Jillian quirked her eyebrows, pulling her face away from the cold, damp hand.

Caliar grinned, then his expression turned deadly serious. “I don’t trust words,” he whispered in a hoarse, close way that made Jillian shiver. “They lie, and besides, I have the Sight to see past them.” He moved his head close to Jillian’s, and clamped his eyes on hers. Sweat prickled out on her forehead, but she was locked firmly in his gaze.

“Fly,” he said. “Don’t fly.”

Part of Jillian’s mind careened about in panic, and part of it burned with indignity and disgust. A tiny part, though, a part locked away in a dusty corner, poked and prodded at the offering. To her surprise she felt a tiny tendril of thought, “What, if?” And she felt her mind step tentatively down the path, and weigh the options. And then her mind squeaked out a tiny squeak of a dream, a little gasp, that reverberated beneath the terror and rage.

“What if?” she thought. “Fly...”

Caliar’s face cracked into a pestilent grin. His eyes were on fire. “Yes,” he hissed. “Yesss. There it is.” And he reached out a gnarled hand and pressed two fingertips against her forehead.

“It’s not fair!” Jillian screamed in her mind. She thought about the secret ideas she’d entertained, the tiny considerations everyone had, the dirty little... everyone has these, she thought. The point is that we can overcome...

Too late.

Some time later, the girl stood up. Her legs felt stiff. The light was fading fast, and the encroaching chill in the gloom under the overpass bit through her clothes and made her feel almost naked. She went out from under the bridge to find daylight draining steadily from the sky, the road ahead becoming a black river, street-lights blazing above like unwavering eyes.
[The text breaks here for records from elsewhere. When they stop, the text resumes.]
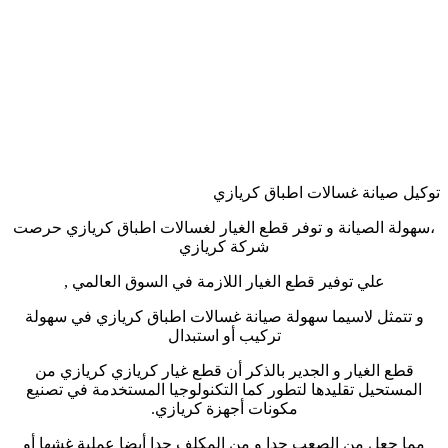
توكيل صيانة غسالات اطباق كريازي
،سهولة الصيانة و توفر قطع الغيار لغسالات اطباق كريازي حرصت
شركة كريازي
علي توفير قطع الغيار اللازمة في السوق العالمي ,
و تتمثل لاسيما سهولة صيانة غسالات اطباق كريازي في سهولة
تركيب أو استبدال
قطع الغيار و الجدير بالذكر أن قطع غيار كريازي كريازي من
المستحيل تقليدها لتطور كما التكنولوجيا المستخدمة في تصنيع
مكونات أجهزة كريازي.
مما جعل من الصعب جدا و من المكلف جدا أيضا عملية غشها أو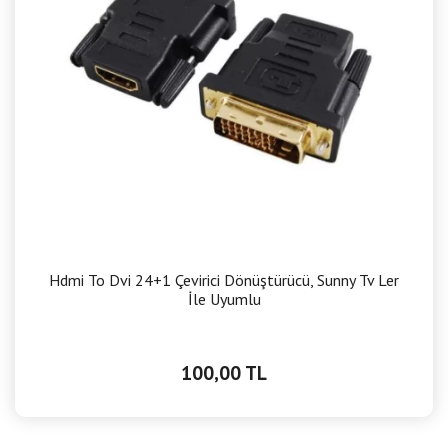
Hdmi To Dvi 24+1 Çevirici Dönüştürücü, Sunny Tv Ler
İle Uyumlu
100,00 TL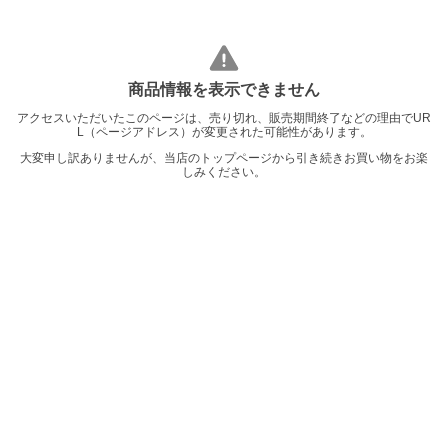
商品情報を表示できません
アクセスいただいたこのページは、売り切れ、販売期間終了などの理由でUR
L（ページアドレス）が変更された可能性があります。
大変申し訳ありませんが、当店のトップページから引き続きお買い物をお楽
しみください。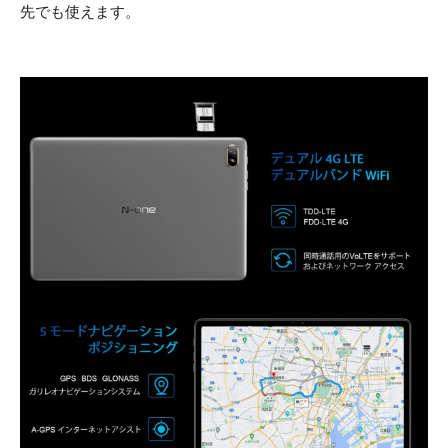
先でも使えます。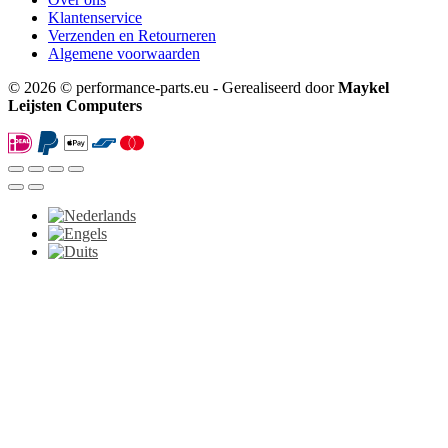
Klantenservice
Verzenden en Retourneren
Algemene voorwaarden
© 2026 © performance-parts.eu - Gerealiseerd door
Maykel
Leijsten Computers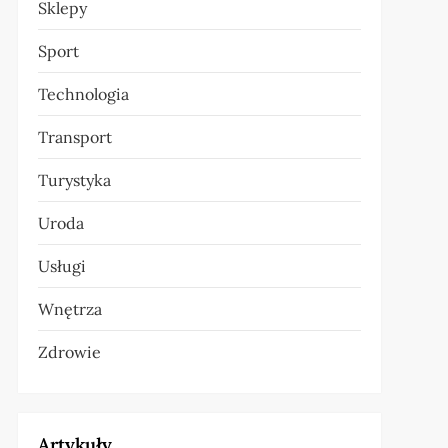
Sklepy
Sport
Technologia
Transport
Turystyka
Uroda
Usługi
Wnętrza
Zdrowie
Artykuły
She rubbed her head absently. “Where?” she asked, but it didn’t seem to matter. She reached out her arms, and felt herself rising, slowly, so that the soles of her feet cleared the cool evening grass, and then higher, and gusts cooling and drying the hair from her sweating scalp, and higher still into the cold night air. Bats danced and darted around her, snapping up moths. Higher still a seagull rowed briskly westward past her left hand. Suddenly the girl considered, and felt confused by, a sense of loss she could not place. Her brow crinkled. No matter. She rose higher still.